Il hèle un vitrier et le somme de monter. Une fois le pauvre homme parvenu au palier de son logis, tout en haut de l’immeuble, il lui reproche vertement son inutilité (ses vitres, justement, ne sont pas de couleur) et le renvoie. De son balcon, il guette alors la sortie du bougre au débouché de la rue pour faire tomber sur ses planches transparentes – sa pauvre fortune ambulatoire – un petit pot de fleur. Chacun ses haines.
Une autre fois, il aperçoit plusieurs hommes qui marchent courbés dans une plaine, eux aussi sous le poids d’un fardeau : une énorme Chimère, aussi lourde qu’un sac de farine. « Les pieds plongés dans la poussière d’un sol aussi désolé que le ciel », tous semblent accepter la présence du monstre collé à leur dos qui les opprime pourtant. Le cortège passe puis disparait dans l’horizon. Chacun ses chimères.
Un autre jour, ce sont sept vieillards maléfiques, un par minute, qui s’avancent à la file un matin de brouillard sale ; ou dans la rue il se mêle aux foules, passant par la pensée d’un corps à l’autre ; ou les passantes, dont l’œil semble être « un ciel livide ou germe l’ouragan », il les croise sans se retourner.
Que de rencontres étranges et passionnées dans ce Paris adoré pour la haine qu’il inspire.
Mais les veuves, ces monstres abrutis par la misère, l’âge et le chagrin, il aime plus que quiconque à les contempler. Il lui est même arrivé d’en suivre « pendant de longues heures ». « Roide, droite, sous un petit châle usé », elle semble la fierté incarnée, une fierté que le deuil vide et prive d’harmonie.

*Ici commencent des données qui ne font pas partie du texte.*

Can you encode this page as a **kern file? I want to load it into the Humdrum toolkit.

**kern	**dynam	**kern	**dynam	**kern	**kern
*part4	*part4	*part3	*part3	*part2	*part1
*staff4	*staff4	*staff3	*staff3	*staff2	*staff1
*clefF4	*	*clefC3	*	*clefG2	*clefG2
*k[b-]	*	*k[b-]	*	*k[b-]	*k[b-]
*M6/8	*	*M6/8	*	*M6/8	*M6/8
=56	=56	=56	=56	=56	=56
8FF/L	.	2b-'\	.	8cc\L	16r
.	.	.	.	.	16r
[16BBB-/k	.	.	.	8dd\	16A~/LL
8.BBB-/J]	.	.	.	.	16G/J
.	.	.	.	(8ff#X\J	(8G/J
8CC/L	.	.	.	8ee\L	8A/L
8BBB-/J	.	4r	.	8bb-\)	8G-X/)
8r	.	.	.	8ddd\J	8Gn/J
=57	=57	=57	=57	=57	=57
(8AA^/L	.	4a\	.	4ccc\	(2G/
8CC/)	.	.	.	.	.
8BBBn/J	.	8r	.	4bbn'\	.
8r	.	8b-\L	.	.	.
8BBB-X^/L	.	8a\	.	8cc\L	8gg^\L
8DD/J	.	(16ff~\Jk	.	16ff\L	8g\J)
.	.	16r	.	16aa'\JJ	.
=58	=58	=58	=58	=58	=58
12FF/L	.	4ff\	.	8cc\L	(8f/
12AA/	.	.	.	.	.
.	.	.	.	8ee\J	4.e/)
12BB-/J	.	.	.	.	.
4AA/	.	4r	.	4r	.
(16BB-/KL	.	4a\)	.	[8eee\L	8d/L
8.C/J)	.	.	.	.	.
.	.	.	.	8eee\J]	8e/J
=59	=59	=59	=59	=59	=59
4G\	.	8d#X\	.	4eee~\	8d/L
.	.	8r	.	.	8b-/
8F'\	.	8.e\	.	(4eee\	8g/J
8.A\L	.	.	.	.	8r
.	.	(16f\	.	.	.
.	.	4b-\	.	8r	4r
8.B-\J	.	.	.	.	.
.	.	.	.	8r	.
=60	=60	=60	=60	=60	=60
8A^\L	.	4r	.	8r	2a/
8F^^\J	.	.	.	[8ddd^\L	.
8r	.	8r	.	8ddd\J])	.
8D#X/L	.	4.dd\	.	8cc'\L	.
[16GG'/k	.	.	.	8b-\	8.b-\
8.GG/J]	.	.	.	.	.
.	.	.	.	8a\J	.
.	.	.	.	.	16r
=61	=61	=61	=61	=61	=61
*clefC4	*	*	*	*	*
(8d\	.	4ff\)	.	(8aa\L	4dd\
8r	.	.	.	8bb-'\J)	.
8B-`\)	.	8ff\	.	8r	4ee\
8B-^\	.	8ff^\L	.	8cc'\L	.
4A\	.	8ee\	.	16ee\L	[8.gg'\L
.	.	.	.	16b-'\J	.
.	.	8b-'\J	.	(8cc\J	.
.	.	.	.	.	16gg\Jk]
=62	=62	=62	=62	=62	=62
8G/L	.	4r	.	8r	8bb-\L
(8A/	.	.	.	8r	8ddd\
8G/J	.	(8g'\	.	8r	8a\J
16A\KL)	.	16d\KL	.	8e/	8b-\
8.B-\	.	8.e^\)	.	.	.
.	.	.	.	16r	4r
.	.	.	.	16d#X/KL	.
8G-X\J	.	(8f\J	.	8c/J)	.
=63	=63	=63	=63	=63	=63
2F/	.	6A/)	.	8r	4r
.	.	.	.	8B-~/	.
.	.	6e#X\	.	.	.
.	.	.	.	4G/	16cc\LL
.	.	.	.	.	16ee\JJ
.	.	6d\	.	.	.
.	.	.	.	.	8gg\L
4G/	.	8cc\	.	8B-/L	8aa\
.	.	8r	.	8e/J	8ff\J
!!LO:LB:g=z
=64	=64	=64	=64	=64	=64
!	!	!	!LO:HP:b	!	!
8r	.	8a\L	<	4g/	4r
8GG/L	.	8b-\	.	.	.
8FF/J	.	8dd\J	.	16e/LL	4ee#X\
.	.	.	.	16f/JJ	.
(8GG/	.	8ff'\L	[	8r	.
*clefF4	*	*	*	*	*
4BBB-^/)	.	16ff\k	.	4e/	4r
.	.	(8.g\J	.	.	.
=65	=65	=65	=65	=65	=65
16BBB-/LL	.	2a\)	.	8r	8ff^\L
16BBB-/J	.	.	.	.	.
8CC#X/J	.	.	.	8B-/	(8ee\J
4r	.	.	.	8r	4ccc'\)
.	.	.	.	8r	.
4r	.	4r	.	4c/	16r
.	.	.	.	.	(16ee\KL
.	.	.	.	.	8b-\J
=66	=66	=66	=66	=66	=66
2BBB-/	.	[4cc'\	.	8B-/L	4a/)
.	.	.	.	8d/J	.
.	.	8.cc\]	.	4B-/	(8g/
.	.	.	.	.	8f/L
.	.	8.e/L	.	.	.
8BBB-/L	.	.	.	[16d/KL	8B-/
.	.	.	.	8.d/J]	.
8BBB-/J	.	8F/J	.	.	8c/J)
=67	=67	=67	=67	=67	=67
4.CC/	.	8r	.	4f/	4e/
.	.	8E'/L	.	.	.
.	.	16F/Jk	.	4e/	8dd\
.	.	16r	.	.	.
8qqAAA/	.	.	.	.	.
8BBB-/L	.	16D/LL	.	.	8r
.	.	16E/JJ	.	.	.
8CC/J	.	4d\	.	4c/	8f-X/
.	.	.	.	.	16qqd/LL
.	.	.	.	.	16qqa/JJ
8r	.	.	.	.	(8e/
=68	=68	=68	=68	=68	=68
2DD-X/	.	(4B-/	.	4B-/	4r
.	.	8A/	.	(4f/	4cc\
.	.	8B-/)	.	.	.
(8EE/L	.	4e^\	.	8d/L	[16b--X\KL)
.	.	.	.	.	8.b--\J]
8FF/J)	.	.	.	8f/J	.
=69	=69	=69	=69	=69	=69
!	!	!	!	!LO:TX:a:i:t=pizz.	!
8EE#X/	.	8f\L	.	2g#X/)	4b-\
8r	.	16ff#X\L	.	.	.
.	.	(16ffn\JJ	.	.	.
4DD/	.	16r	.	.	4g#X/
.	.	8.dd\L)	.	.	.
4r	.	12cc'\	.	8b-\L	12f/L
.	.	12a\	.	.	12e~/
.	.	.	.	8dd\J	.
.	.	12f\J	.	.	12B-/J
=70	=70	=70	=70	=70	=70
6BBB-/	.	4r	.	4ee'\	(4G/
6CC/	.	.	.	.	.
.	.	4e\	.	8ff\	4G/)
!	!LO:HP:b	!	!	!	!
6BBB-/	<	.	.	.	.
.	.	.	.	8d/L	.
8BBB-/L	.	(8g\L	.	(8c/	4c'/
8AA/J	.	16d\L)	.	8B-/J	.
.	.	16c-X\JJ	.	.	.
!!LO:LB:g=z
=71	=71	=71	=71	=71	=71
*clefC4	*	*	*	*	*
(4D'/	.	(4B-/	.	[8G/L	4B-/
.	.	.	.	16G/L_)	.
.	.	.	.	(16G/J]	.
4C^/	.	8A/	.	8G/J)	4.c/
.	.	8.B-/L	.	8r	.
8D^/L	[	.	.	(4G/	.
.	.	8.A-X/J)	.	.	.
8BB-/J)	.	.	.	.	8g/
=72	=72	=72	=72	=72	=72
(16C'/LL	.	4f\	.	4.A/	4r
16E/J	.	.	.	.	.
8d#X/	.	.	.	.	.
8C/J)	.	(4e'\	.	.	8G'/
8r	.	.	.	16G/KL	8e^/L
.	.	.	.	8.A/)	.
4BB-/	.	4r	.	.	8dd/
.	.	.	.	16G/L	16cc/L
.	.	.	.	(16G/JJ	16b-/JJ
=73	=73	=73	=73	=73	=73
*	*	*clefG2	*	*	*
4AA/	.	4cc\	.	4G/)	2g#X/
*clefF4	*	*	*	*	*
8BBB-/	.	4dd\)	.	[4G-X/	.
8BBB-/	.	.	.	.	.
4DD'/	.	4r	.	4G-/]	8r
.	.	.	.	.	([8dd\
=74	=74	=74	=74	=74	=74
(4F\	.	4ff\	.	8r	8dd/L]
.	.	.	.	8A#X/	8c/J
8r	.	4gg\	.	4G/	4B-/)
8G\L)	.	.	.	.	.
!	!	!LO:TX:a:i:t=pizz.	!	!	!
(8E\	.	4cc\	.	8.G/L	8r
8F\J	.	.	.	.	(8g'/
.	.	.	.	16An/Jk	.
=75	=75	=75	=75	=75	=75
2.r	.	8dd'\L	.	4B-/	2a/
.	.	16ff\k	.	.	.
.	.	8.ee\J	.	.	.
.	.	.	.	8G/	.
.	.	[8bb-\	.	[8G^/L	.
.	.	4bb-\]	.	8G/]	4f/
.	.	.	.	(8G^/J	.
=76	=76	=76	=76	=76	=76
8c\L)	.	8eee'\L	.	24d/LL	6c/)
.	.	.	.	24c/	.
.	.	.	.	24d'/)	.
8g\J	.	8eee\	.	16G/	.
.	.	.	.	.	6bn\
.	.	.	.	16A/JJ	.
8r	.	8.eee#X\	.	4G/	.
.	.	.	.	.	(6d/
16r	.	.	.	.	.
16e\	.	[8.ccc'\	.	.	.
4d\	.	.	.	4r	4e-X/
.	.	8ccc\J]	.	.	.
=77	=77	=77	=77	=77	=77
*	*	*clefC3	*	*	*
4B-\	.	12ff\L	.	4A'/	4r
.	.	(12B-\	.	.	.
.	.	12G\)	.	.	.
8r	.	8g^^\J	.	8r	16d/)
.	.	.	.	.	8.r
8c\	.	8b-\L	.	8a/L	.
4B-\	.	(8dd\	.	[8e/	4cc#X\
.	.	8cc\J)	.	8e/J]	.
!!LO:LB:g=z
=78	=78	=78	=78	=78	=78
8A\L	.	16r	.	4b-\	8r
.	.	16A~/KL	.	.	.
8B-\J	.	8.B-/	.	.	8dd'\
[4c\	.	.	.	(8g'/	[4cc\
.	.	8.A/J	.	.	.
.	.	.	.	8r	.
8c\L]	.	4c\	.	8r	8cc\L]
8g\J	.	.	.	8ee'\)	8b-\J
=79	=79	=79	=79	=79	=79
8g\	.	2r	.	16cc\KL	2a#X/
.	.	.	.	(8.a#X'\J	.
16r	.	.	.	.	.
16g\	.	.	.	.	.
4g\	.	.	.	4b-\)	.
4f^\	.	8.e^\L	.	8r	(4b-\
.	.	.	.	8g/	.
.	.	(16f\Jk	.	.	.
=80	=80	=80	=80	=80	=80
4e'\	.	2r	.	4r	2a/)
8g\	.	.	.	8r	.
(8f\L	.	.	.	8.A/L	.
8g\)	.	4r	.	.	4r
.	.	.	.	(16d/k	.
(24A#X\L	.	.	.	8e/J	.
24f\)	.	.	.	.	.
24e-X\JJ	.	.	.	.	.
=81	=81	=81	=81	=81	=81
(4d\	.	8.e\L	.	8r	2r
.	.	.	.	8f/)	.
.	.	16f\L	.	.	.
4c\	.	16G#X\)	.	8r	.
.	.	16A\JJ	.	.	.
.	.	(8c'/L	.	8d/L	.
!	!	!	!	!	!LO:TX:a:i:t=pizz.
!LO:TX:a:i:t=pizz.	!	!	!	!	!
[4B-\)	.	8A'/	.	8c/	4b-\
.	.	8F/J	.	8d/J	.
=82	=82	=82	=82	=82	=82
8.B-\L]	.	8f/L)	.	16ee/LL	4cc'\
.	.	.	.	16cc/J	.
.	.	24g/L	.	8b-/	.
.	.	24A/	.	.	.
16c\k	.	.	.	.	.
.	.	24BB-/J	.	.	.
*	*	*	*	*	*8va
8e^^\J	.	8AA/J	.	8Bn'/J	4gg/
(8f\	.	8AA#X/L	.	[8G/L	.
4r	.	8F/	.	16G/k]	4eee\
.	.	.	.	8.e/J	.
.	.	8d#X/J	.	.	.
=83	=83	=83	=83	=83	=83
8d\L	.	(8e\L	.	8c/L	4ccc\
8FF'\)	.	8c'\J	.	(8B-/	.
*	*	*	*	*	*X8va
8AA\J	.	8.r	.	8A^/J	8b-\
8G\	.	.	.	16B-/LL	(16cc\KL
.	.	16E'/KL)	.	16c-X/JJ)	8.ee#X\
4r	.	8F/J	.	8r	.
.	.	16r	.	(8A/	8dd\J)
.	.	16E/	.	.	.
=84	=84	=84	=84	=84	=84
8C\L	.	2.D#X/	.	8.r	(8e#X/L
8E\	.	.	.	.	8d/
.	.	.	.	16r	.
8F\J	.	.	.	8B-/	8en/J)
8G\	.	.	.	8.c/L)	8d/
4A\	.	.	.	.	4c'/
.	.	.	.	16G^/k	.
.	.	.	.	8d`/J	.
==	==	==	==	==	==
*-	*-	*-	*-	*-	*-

Elle entre dans un misérable café pour déjeuner. Elle se traine ensuite jusqu’au cabinet de lecture. Elle cherche dans les gazettes, « avec ses yeux actifs (…) des nouvelles d’un intérêt puissant et personnel ». Enfin, elle se dirige là où toutes elles finissent par s’installer : à l’écart d’un jardin public, sur un de ces bancs d’où l’on peut entendre les bribes d’un concert public donné par des militaires, récompense d’une journée (d’une vie plutôt) « sans amis, sans causerie, sans joie, sans confident ».
« Ah ! que j’en ai suivi de ces petites vieilles ! », rappelle le poète, cette fois-ci en vers. Lui et lui seul dans la ville les surveille « tendrement », le regard inquiet porté sur leurs pas incertains. Au lieu de l’affliger, il tire de cette habitude une jouissance d’autant plus puissante qu’elle est clandestine. S’il suit une de ces veuves qui chemine « stoïque et sans plaintes / À travers le chaos des vivantes cités », ce n’est, en effet, pas pour l’humilier comme les vitriers, ni même la visiter par métempsychose, ou se figurer quelle idée grandiose est en train de la broyer, mais pour se placer tout juste derrière « la griffe effroyable de Dieu » qui menace à tout instant de l’arracher des vivants.
En suivant ces « petites vieilles », on dirait qu’il veut surprendre, par dessus l’épaule de celui qui le provoque, le moment de leur mort.
Charles Baudelaire. « Chacun sa chimère », « Les veuves », « Le mauvais vitrier », « Les foules », in Le Spleen de Paris, « Les Petites vieilles » in Les Fleurs du mal.